◆ Exercise ◆
In the data below, render the part that opens with the line containing "pattuglia dei Gap." and closes with the line containing "Aveva solo 18 anni." as a numbered list, leaving out any blank lines.

────────────────────

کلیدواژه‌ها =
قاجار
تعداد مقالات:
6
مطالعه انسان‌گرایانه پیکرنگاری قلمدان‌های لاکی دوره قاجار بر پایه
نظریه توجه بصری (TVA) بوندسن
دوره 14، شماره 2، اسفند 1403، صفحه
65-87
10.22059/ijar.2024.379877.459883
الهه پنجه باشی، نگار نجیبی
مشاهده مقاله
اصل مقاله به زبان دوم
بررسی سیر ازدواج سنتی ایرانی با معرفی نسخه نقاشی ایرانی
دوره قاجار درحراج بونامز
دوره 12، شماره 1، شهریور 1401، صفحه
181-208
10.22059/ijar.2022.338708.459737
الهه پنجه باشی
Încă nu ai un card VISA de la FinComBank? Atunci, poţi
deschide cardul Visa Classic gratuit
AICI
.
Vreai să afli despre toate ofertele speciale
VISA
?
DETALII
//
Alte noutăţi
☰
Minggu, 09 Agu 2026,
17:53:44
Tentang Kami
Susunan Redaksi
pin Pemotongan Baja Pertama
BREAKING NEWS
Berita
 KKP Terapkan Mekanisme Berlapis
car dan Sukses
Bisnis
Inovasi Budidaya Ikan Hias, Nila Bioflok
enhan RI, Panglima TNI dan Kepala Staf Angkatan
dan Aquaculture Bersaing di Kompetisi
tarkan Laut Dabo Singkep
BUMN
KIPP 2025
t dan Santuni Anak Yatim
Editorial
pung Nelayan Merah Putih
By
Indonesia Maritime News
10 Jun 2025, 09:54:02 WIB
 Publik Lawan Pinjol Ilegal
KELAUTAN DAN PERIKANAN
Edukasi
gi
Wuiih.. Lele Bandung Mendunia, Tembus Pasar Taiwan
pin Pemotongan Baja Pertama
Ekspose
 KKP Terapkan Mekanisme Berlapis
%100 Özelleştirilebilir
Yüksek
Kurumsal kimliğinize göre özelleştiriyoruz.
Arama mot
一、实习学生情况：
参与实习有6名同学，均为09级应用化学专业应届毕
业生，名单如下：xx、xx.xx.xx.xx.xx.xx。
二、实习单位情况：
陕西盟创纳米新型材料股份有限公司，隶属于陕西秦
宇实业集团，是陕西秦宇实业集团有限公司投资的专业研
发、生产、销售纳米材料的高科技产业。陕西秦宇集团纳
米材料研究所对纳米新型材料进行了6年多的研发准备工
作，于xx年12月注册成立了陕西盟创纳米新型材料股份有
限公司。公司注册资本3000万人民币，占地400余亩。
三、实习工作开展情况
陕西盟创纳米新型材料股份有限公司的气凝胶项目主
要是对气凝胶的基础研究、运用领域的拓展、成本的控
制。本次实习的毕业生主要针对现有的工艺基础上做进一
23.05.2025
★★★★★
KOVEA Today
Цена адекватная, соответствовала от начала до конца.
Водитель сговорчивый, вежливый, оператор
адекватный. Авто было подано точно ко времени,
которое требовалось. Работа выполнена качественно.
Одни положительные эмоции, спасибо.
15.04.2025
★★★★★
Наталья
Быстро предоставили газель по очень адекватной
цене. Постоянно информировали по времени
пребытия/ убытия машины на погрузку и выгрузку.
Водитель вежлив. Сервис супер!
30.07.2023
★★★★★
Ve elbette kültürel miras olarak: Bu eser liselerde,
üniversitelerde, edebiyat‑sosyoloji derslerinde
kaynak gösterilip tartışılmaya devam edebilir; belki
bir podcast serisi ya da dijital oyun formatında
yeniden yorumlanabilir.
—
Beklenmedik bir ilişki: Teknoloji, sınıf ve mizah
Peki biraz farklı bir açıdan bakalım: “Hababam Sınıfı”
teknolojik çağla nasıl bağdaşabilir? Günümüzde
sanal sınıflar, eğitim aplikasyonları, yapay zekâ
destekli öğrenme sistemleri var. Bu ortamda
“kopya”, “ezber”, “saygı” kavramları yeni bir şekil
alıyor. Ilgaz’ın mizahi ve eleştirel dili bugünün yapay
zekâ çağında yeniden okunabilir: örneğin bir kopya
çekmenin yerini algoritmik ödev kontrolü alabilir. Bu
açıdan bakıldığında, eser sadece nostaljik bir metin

────────────────────

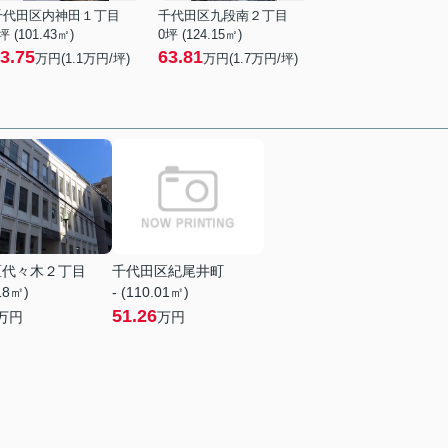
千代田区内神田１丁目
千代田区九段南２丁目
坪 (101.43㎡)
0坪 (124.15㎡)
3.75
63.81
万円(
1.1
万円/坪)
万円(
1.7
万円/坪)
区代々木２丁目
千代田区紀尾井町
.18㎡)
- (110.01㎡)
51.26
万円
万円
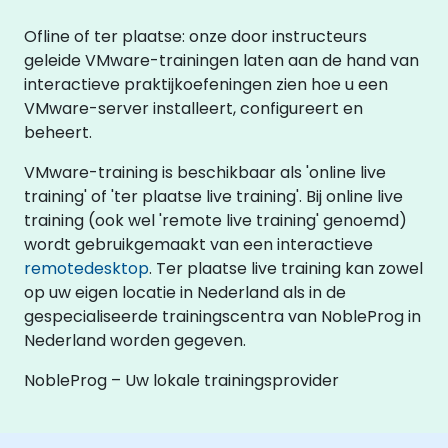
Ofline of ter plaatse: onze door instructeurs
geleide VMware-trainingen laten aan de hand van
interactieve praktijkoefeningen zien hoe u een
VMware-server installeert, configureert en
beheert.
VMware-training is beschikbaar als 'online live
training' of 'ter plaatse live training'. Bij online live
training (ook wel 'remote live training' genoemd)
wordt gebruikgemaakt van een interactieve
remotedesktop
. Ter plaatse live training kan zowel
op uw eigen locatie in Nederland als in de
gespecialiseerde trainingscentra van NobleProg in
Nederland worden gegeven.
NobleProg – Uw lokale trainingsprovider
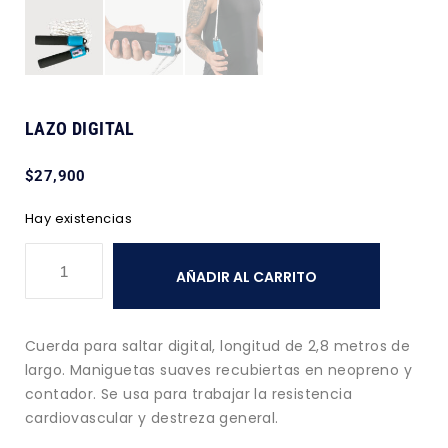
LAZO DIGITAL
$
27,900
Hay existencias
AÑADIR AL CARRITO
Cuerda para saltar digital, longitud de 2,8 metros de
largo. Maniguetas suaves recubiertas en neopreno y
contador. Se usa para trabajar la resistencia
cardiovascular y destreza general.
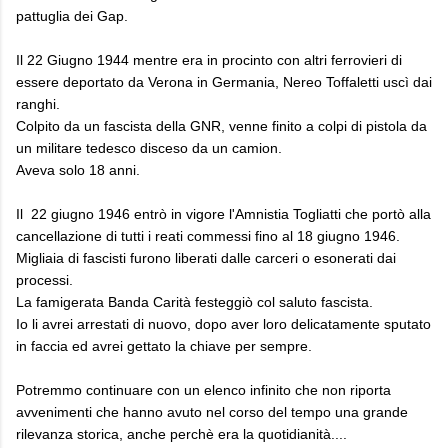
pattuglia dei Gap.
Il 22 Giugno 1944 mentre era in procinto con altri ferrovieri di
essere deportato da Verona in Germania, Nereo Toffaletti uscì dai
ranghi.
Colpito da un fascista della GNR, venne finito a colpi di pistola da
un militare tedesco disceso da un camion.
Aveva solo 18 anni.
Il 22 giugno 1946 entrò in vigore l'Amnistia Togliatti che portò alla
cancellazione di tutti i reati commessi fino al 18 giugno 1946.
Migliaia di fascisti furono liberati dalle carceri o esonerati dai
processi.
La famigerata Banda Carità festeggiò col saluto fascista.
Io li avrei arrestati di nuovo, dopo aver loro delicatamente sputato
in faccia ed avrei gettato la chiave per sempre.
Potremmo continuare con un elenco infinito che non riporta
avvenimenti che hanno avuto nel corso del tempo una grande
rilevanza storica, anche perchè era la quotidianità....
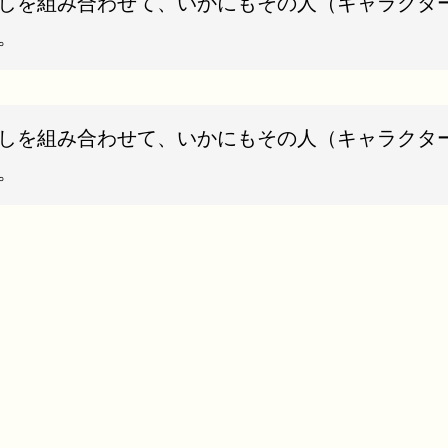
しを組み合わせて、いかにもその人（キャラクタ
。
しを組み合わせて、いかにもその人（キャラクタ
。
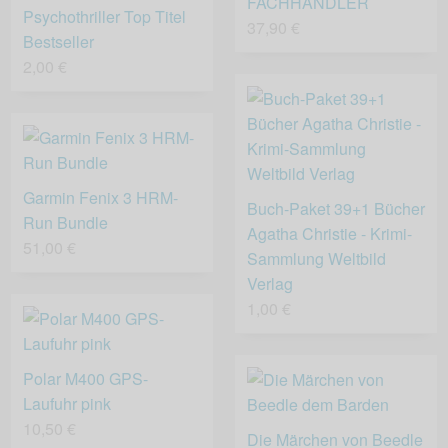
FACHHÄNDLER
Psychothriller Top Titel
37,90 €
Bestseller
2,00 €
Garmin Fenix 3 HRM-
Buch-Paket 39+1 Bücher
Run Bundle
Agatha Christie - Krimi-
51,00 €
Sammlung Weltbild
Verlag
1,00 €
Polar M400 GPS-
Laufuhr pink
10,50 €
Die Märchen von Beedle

────────────────────

◆ Your solution ◆
1. pattuglia dei Gap.
2. Il 22 Giugno 1944 mentre era in procinto con altri ferrovieri di
3. essere deportato da Verona in Germania, Nereo Toffaletti uscì dai
4. ranghi.
5. Colpito da un fascista della GNR, venne finito a colpi di pistola da
6. un militare tedesco disceso da un camion.
7. Aveva solo 18 anni.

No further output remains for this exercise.